You can alter the direction that you wish for the gradient or pattern to follow, by using the Angle icon. The Gradient box should be used for selections of colour, in a similar way to how you might clip a layer to another layer as a clipping mask. Overlays are capable of altering the Opacity or Blend mode to react in different ways.
03. Apply a drop shadow to your art
When working with layers in Photoshop, the Drop Shadow is one of the most versatile Layer Styles that you’ll come across. It’s not only used for the obvious, fuzzy black space behind objects, but it can be used for an almost unnoticeable way to make an object stand out in a painting.
Distance can help position your shadow a little further away, and the Spread slider can control the density of your shadow. The size will determine how big it appears; reduce it right down to have a completely hard edge.
Blend mode and Color are what determine how your drop shadow reacts with the layers below. Choosing a dark colour and Multiply will create a shadow effect, while a light colour and Screen will introduce more of a glow effect.
And just like with the Bevel & Emboss section, Contour can help you to change the actual texture of the shadow, when combined with Noise. This isn’t commonly used, but is still worth experimenting with nevertheless.
04. Alter the intensity of light with the Glow layer styles
The Inner and Outer Glow layer styles are two of the most popular available for controlling light or shine. They’re mostly used just with a bright white colour, but this doesn’t mean you can’t apply them to other colours.
Pick a colour and gradient with the options available. Using a gradient can be useful if you only want the glow to appear over some of the object.
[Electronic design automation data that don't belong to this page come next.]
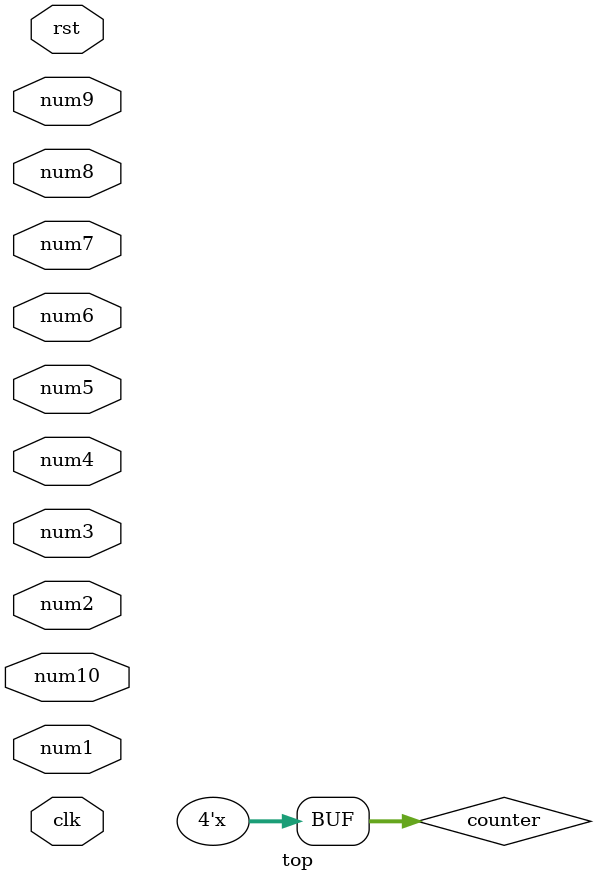
<source format=v>

module top
(
  input clk,
  input rst,
  input [4:0] num1,
  input [4:0] num2,
  input [4:0] num3,
  input [4:0] num4,
  input [4:0] num5,
  input [4:0] num6,
  input [4:0] num7,
  input [4:0] num8,
  input [4:0] num9,
  input [4:0] num10
);

  reg [9:0] res1;
  reg [9:0] res1Nxt;
  reg [9:0] res2;
  reg [9:0] res2Nxt;
  reg [9:0] res3;
  reg [9:0] res3Nxt;
  wire [9:0] out1;
  wire [9:0] out2;
  wire [9:0] out3;
  reg [9:0] in1;
  reg [9:0] in2;
  reg [9:0] in3;
  reg [9:0] in4;
  reg [9:0] in5;
  reg [9:0] in6;
  reg [3:0] counter;
  reg [3:0] counterNxt;
  assign out1 = in1 + in2;
  assign out2 = in3 + in4;
  assign out3 = in5 + in6;

  always @(posedge clk) begin
    counter <= counterNxt;
    res1 <= res1Nxt;
    res2 <= res2Nxt;
    res3 <= res3Nxt;
  end


  always @(*) begin
    res1Nxt = res1;
    res2Nxt = res2;
    res3Nxt = res3;
    counter = counter + 1;
    if(rst) begin
      res1Nxt = 0;
      res2Nxt = 0;
      res3Nxt = 0;
      counterNxt = 0;
    end else begin
      case(counter)
        0: begin
          in1 = num1;
          in2 = num2;
          in3 = num3;
          in4 = num4;
          in5 = num5;
          in6 = num6;
          resNxt1 = out1;
          resNxt2 = out2;
          resNxt3 = out3;
        end
        1: begin
          in1 = res1;
          in2 = num7;
          in3 = res2;
          in4 = num8;
          in5 = res3;
          in6 = num9;
          resNxt1 = out1;
          resNxt2 = out2;
          resNxt3 = out3;
        end
        2: begin
          in1 = res1;
          in2 = num10;
          in3 = res2;
          in4 = res3;
          resNxt1 = out1;
          resNxt2 = out2;
        end
        3: begin
          in1 = res1;
          in2 = res2;
          resNxt1 = out1;
        end
      endcase
    end
  end


endmodule

</source>
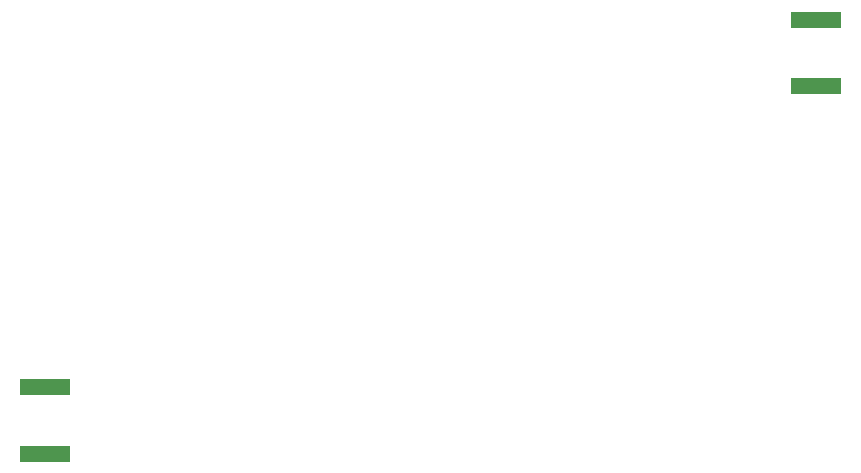
<source format=gbr>
%TF.GenerationSoftware,KiCad,Pcbnew,(5.1.10)-1*%
%TF.CreationDate,2021-08-21T15:59:26-07:00*%
%TF.ProjectId,upconverter,7570636f-6e76-4657-9274-65722e6b6963,rev?*%
%TF.SameCoordinates,Original*%
%TF.FileFunction,Paste,Bot*%
%TF.FilePolarity,Positive*%
%FSLAX46Y46*%
G04 Gerber Fmt 4.6, Leading zero omitted, Abs format (unit mm)*
G04 Created by KiCad (PCBNEW (5.1.10)-1) date 2021-08-21 15:59:26*
%MOMM*%
%LPD*%
G01*
G04 APERTURE LIST*
%ADD10R,4.200000X1.350000*%
G04 APERTURE END LIST*
D10*
%TO.C,J2*%
X116586000Y-52482000D03*
X116586000Y-46832000D03*
%TD*%
%TO.C,J3*%
X51308000Y-83597000D03*
X51308000Y-77947000D03*
%TD*%
M02*

</source>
Opacity and Noise can help to define exactly how bright and clear the glow itself looks. Change the Blend mode too to alter the way the glow looks against the colours behind it
The Elements box will help you to set a Choke and Size. This controls the intensity of the glow to a degree; the smaller these numbers are, often the more realistic it looks.
05. Emphasise an object's appearance with a Stroke
Perhaps the simplest layer style of all, the Stroke option is just a basic outline around the inside, outside or centre of your object. Change the colour and blend mode, and use it to make some selections stand out a lot more than others.
If you choose the inside option for the Position, the stroke will likely have sharper edges; if you choose Outside, the stroke will curl around pointy edges in your selection. Centre is the midpoint of these two styles.
The Size slider is the most important when it comes to Stroke. Use it to determine whether you want a thick, obvious line around your selection, or a hairline stroke to just subtly highlight a selection.
The Color and Fill Type options are there to choose the important details. Again, use a gradient if you only want a partial stroke around your object.